Glaciation on Mercury: Accumulation and flow of ice in permanently shadowed circum-polar crater interiors

Abstract

Radar-bright deposits that coincide with regions in permanent shadow typically found within impact craters at and near the poles of Mercury have been interpreted as being composed of water ice. We investigate the dynamic properties of these solid water-ice deposits (glaciers) with the goal of constraining their movement, flow rates, possible deformation, and related structures and deposits. As an end-member, we treat the extreme case of maximum ice accumulation where these deposits fill the crater to the shadow line, an event we would only expect following maximum accumulation conditions such as a large cometary impact or a comet shower.
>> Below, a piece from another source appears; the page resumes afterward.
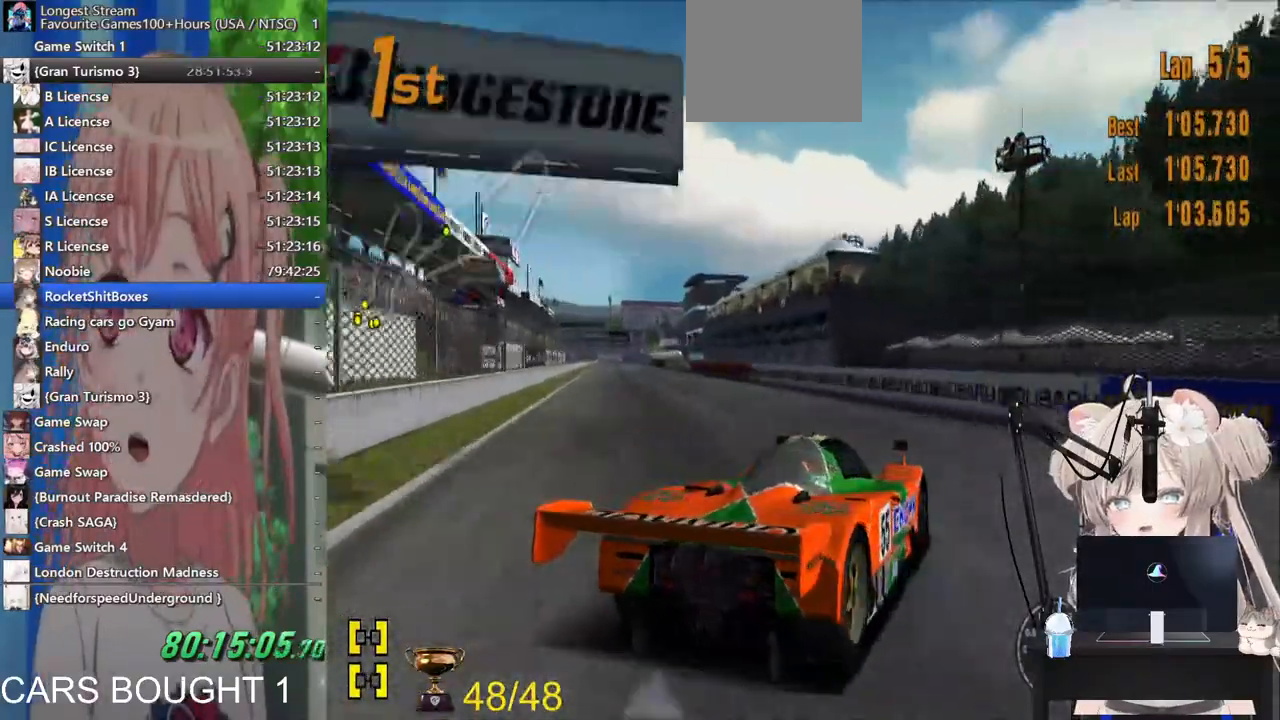
Gameplay with a controller (PlayStation layout); each line is a JSON object with the inputs held at the frame after it. "events" lists button and stick changes between this image and that frame as [ms after this image, input, new state], when the widget could be followed in between. Not read: R2.
{"buttons": ["CIRCLE"], "left_stick": "left", "right_stick": "center", "events": []}
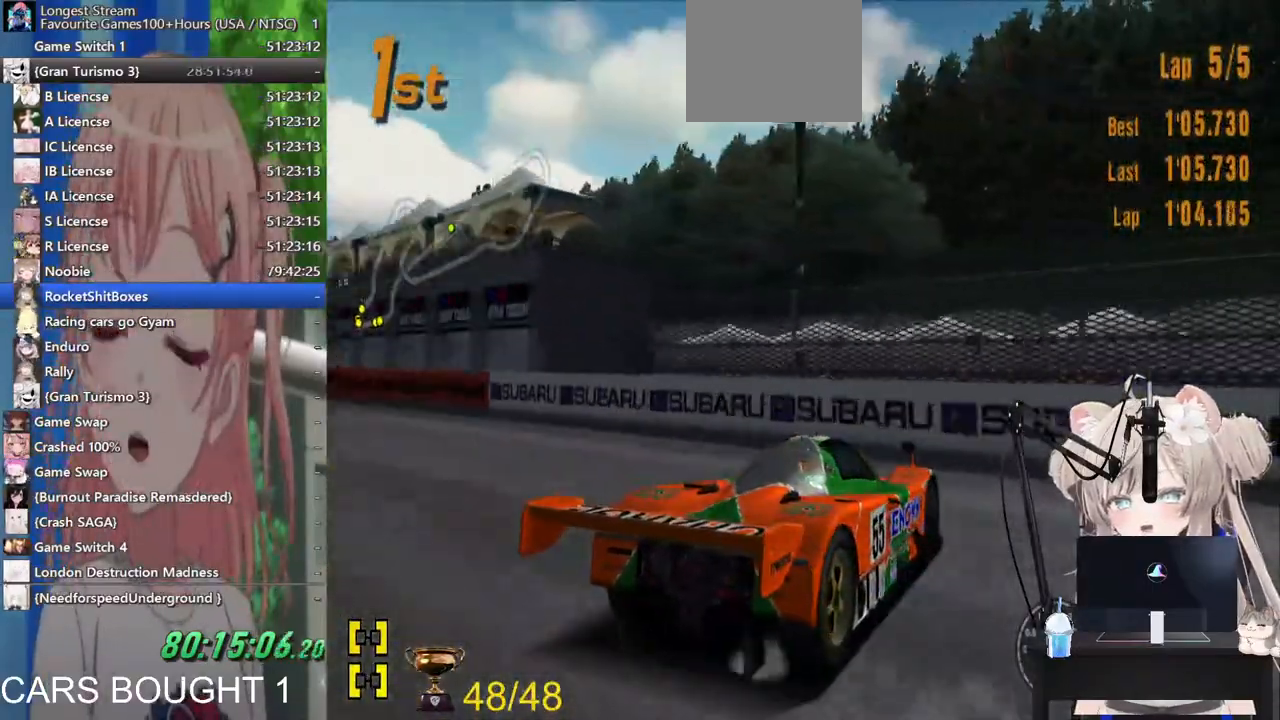
{"buttons": ["TRIANGLE"], "left_stick": "down-right", "right_stick": "center", "events": [[217, "CIRCLE", "up"], [267, "TRIANGLE", "down"], [317, "left_stick", "down"], [383, "left_stick", "down-right"]]}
We find that, given the extremely cold conditions and the limited thickness of glaciers, even under the most favorable accumulation conditions, glaciation is cold-based, ice flow velocities are very low (4 × 10−8 m/yr) and, with the exception of a sublimation lag deposit, glaciation is unlikely to leave any significant impact on the terrain. An important accelerator of ice flow is found to be the contribution of lateral heat conduction from the surrounding extremely hot surface terrain (∼225 K average with up to 450 K maximums), which for 55 km craters yields velocities of 10−3 m/yr while for smaller 10 km craters velocities may exceed 1 m/yr, enough to leave a detectable ice deformation imprint such as drop moraines. However given that the observed deposits are substantially below their maximum fill capacities these estimates are unlikely to be attained.